Enrico Crasso: Ce double national italo-suisse a été pendant des années l'un des principaux partenaires de l'État pontifical pour les transactions financières. «J'ai gagné beaucoup d'argent pour le Vatican», rapportait l'ancien banquier de Credit Suisse au magazine «Zeit» en 2021. Le parquet du Vatican l'accuse, entre autres, de corruption: il demande neuf ans et neuf mois de prison, une interdiction d'exercer et une amende de 18'000 euros.
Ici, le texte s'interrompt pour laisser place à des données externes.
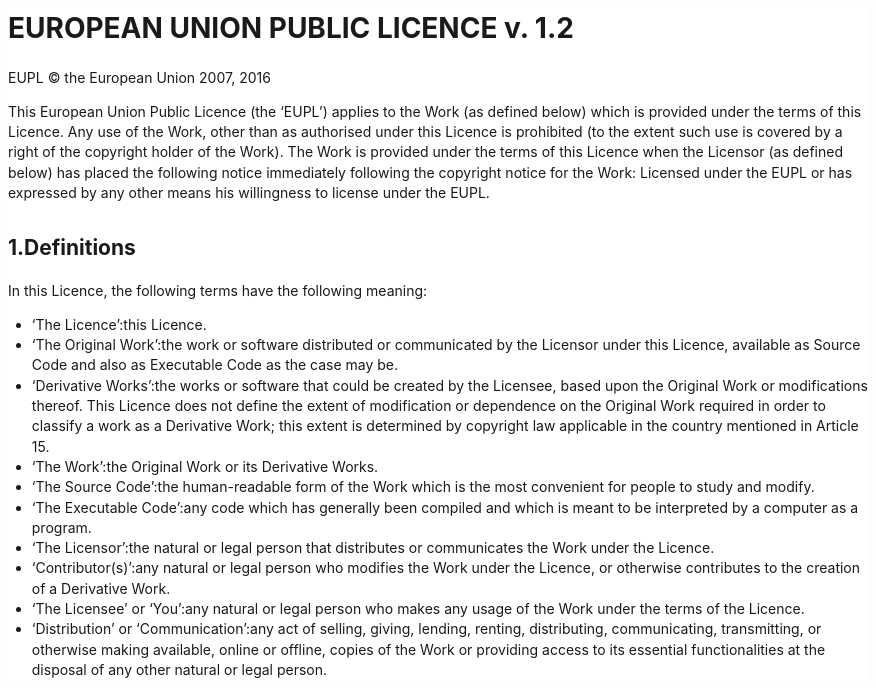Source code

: # EUROPEAN UNION PUBLIC LICENCE v. 1.2

EUPL © the European Union 2007, 2016

This European Union Public Licence (the ‘EUPL’) applies to the Work (as defined below) which is provided under the
terms of this Licence. Any use of the Work, other than as authorised under this Licence is prohibited (to the extent such
use is covered by a right of the copyright holder of the Work).
The Work is provided under the terms of this Licence when the Licensor (as defined below) has placed the following
notice immediately following the copyright notice for the Work:
Licensed under the EUPL
or has expressed by any other means his willingness to license under the EUPL.

## 1.Definitions

In this Licence, the following terms have the following meaning:

- ‘The Licence’:this Licence.
- ‘The Original Work’:the work or software distributed or communicated by the Licensor under this Licence, available
  as Source Code and also as Executable Code as the case may be.
- ‘Derivative Works’:the works or software that could be created by the Licensee, based upon the Original Work or
  modifications thereof. This Licence does not define the extent of modification or dependence on the Original Work
  required in order to classify a work as a Derivative Work; this extent is determined by copyright law applicable in
  the country mentioned in Article 15.
- ‘The Work’:the Original Work or its Derivative Works.
- ‘The Source Code’:the human-readable form of the Work which is the most convenient for people to study and
  modify.
- ‘The Executable Code’:any code which has generally been compiled and which is meant to be interpreted by
  a computer as a program.
- ‘The Licensor’:the natural or legal person that distributes or communicates the Work under the Licence.
- ‘Contributor(s)’:any natural or legal person who modifies the Work under the Licence, or otherwise contributes to
  the creation of a Derivative Work.
- ‘The Licensee’ or ‘You’:any natural or legal person who makes any usage of the Work under the terms of the
  Licence.
- ‘Distribution’ or ‘Communication’:any act of selling, giving, lending, renting, distributing, communicating,
  transmitting, or otherwise making available, online or offline, copies of the Work or providing access to its essential
  functionalities at the disposal of any other natural or legal person.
Enrico Crasso a clamé son innocence dans le «Zeit»: «Recevoir une commission n'est pas un crime. Si je gère la fortune de quelqu'un, je peux conclure des accords avec d'autres gestionnaires de fortune et placer de l'argent chez eux. En échange, je perçois une rémunération. En Suisse, c'est légal. En Italie, non.» Il espère que le tribunal lui donnera raison, livre-t-il à Blick.
Raffaele Mincione: Le gestionnaire de fonds a joué un rôle central dans l'achat de biens immobiliers à Londres. Le parquet l'accuse principalement de détournement de fonds et demande onze ans et cinq mois de prison, une interdiction d'exercer et une amende de 15'450 euros.
Selon Moneyhouse, Raffaele Mincione est domicilié à Celerina (GR) et travaille à Londres. En 2021, le Tribunal pénal fédéral a confirmé le blocage de ses comptes suisses sur lesquels se trouveraient près de 60 millions de francs.
«Le procès a montré que les accusations sont infondées. Dans nos plaidoiries, nous soulignerons les lacunes de l'accusation», explique l'avocat de Raffaele Mincione.
Une prison avec seulement deux cellules
En novembre, ce sera au tour de la défense, un jugement devrait être rendu avant la fin de l'année. Personne ne s'attend à de longues peines de prison. Par ailleurs, la prison du Vatican ne compte que deux cellules.
Ce n'est pas un hasard si la place bancaire suisse a joué un rôle central: comme l'écrit le journaliste italien Fabrizio Massaro dans un livre sur les finances du pape, l'Etat pontifical a beaucoup misé sur la Suisse depuis 1929. Lugano, Genève et Zurich étaient considérés par le Vatican comme des ports financiers sûrs. Peut-être que cela va changer.